For the Students’ Personal Growth and Academic Advancement
The ‘secrets of good teaching are the same as the secrets of good living: seeing one’s self without blinking, offering hospitality to the alien other, having compassion for suffering, speaking truth to power, being present and being real.
Parker J. Palmer, The Courage to Teach
Students arrive in their classrooms from myriad backgrounds that have influenced them through their cultures, their experiences, and the relationships they have formed with peers, parents, and other adults. Some may feel eagerness; others, anxiety and uncertainty. Some already possess a love of learning; others desire to attain a respectable grade. Still others, leery of what they may encounter, are bent on mere survival in the world of academics, in a community of learners, in a place where their intellect, critical thinking skills, and creativity will be challenged. They all matter.
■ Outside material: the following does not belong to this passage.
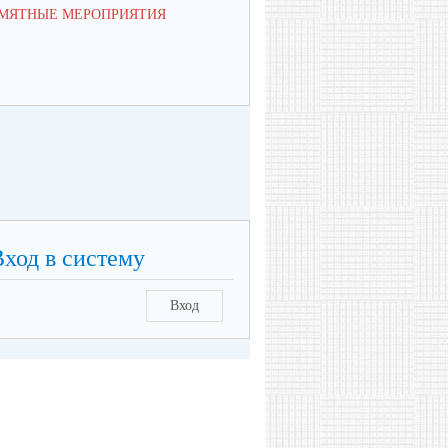
МЯТНЫЕ МЕРОПРИЯТИЯ
Вход в систему
Вход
They all can grow in their approaches to academic challenges, through life’s adverse moments, and in developing respect and empathy.
Students need leaders who can deliver strong instruction and who can guide them as they work towards mastery. They need experiences, opportunities to engage in critical thinking to ask good questions in response to legitimate problems. To respond effectively, they need to know how to access and evaluate resources. They need to know how to express themselves orally and in writing to diverse audiences. They need to use empathy and rhetorical skill in their communications. They need adults who can model the aforementioned strategies and skills, and who can do so with compassion, purpose, and, often, a bit of humor, light-heartedness, and camaraderie.

They also need adults who can pique interests and spark judicious passion. Students learn when they are active, when they are engaged. The adults who lead them should stoke this engagement, both through their enthusiasm for the content and for their enthusiasm for the students’ academic and personal development. Many students have concrete dreams for their futures, and their fires burn overtly as they look to leaders for direction and for opportunities to gather fuel. Other students are as novice spelunkers—in the cave, looking for a light, and perhaps still lacking the essential skills and tools for meaningful exploration. They need encouragement to persist, and, at times, to follow closely behind a torchbearer until they can shine their own lights.
In their torchbearers, their leaders, their guides, their instructors, students should find, above all, genuine people. They can learn from an assortment of personalities and temperaments, but they will not learn from those that remain disengaged from the essential interactions that build relationships. They will learn best from those who accept mistakes and shortcomings and who help them understand the role of each in their growth. They learn from people who confront them with more than what is good and right and wholesome in the world; the students should recognize the nefarious influences in life and how they affect their own choices, as well as the concerns and hopes of people wholly different from themselves. They will not find easy answers, but will come closer to finding themselves and the possibilities that this world and their lives hold.